Data excerpts:
"""

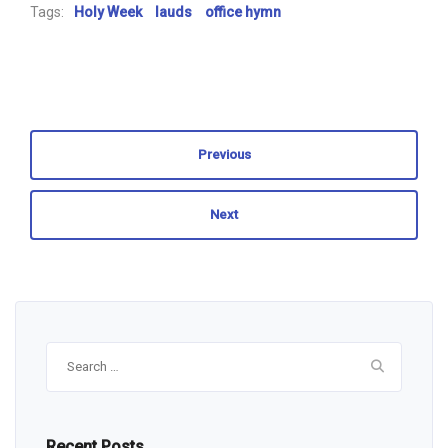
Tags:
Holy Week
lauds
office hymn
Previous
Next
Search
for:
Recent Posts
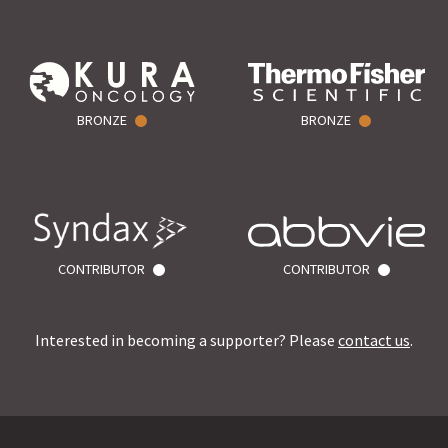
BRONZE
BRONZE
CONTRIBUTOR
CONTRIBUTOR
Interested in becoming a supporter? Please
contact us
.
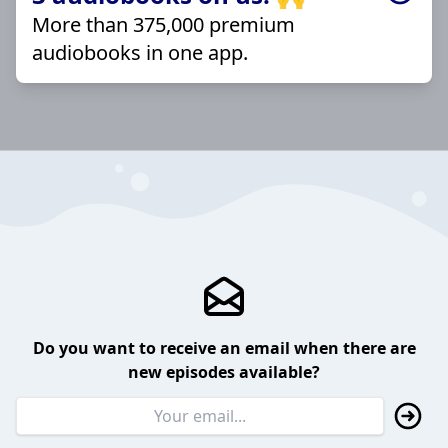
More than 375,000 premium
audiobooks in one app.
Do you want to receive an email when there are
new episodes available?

"""

# [Task prompt]
Drop the pictures and copy the data exactly.

# [Answer to this task]
Tags:
Holy Week
lauds
office hymn
Previous
Next
Search
for:
Recent Posts
BRONZE
BRONZE
CONTRIBUTOR
CONTRIBUTOR
Interested in becoming a supporter? Please
contact us
.
More than 375,000 premium
audiobooks in one app.
Do you want to receive an email when there are
new episodes available?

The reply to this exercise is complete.